*AIM OF THE TASK*: Copy every line of the data below word for word, without changing anything.

*AVAILABLE DATA*:
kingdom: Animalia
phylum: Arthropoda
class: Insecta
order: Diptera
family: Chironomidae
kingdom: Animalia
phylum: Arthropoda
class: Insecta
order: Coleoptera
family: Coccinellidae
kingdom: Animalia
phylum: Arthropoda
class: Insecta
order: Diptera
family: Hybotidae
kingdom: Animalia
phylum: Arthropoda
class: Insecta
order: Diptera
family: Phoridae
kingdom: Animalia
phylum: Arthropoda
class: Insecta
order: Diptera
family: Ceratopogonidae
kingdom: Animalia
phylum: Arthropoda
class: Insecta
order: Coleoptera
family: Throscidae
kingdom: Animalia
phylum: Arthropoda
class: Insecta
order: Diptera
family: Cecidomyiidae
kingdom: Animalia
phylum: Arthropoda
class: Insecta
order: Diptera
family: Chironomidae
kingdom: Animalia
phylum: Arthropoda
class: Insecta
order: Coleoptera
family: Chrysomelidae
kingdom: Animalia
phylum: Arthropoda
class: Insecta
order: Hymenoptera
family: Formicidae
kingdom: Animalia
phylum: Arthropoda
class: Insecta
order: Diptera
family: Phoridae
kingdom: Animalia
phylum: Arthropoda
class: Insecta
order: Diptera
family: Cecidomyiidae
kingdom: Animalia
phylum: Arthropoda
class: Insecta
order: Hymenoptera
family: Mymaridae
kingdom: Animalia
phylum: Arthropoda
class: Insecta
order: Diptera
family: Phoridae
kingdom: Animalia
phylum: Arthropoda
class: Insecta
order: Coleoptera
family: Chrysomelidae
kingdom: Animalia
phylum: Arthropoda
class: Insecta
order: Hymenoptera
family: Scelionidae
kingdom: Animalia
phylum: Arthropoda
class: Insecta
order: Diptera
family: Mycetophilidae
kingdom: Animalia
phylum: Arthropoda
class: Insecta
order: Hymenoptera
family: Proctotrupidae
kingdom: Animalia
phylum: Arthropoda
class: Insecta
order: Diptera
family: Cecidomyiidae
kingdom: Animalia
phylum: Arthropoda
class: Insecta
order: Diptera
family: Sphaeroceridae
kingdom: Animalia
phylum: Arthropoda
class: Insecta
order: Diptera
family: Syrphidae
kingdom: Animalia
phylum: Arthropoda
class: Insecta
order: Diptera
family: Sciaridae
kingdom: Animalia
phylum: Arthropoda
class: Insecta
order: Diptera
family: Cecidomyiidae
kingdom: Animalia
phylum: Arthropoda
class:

*FULL ANSWER*:
kingdom: Animalia
phylum: Arthropoda
class: Insecta
order: Diptera
family: Chironomidae
kingdom: Animalia
phylum: Arthropoda
class: Insecta
order: Coleoptera
family: Coccinellidae
kingdom: Animalia
phylum: Arthropoda
class: Insecta
order: Diptera
family: Hybotidae
kingdom: Animalia
phylum: Arthropoda
class: Insecta
order: Diptera
family: Phoridae
kingdom: Animalia
phylum: Arthropoda
class: Insecta
order: Diptera
family: Ceratopogonidae
kingdom: Animalia
phylum: Arthropoda
class: Insecta
order: Coleoptera
family: Throscidae
kingdom: Animalia
phylum: Arthropoda
class: Insecta
order: Diptera
family: Cecidomyiidae
kingdom: Animalia
phylum: Arthropoda
class: Insecta
order: Diptera
family: Chironomidae
kingdom: Animalia
phylum: Arthropoda
class: Insecta
order: Coleoptera
family: Chrysomelidae
kingdom: Animalia
phylum: Arthropoda
class: Insecta
order: Hymenoptera
family: Formicidae
kingdom: Animalia
phylum: Arthropoda
class: Insecta
order: Diptera
family: Phoridae
kingdom: Animalia
phylum: Arthropoda
class: Insecta
order: Diptera
family: Cecidomyiidae
kingdom: Animalia
phylum: Arthropoda
class: Insecta
order: Hymenoptera
family: Mymaridae
kingdom: Animalia
phylum: Arthropoda
class: Insecta
order: Diptera
family: Phoridae
kingdom: Animalia
phylum: Arthropoda
class: Insecta
order: Coleoptera
family: Chrysomelidae
kingdom: Animalia
phylum: Arthropoda
class: Insecta
order: Hymenoptera
family: Scelionidae
kingdom: Animalia
phylum: Arthropoda
class: Insecta
order: Diptera
family: Mycetophilidae
kingdom: Animalia
phylum: Arthropoda
class: Insecta
order: Hymenoptera
family: Proctotrupidae
kingdom: Animalia
phylum: Arthropoda
class: Insecta
order: Diptera
family: Cecidomyiidae
kingdom: Animalia
phylum: Arthropoda
class: Insecta
order: Diptera
family: Sphaeroceridae
kingdom: Animalia
phylum: Arthropoda
class: Insecta
order: Diptera
family: Syrphidae
kingdom: Animalia
phylum: Arthropoda
class: Insecta
order: Diptera
family: Sciaridae
kingdom: Animalia
phylum: Arthropoda
class: Insecta
order: Diptera
family: Cecidomyiidae
kingdom: Animalia
phylum: Arthropoda
class:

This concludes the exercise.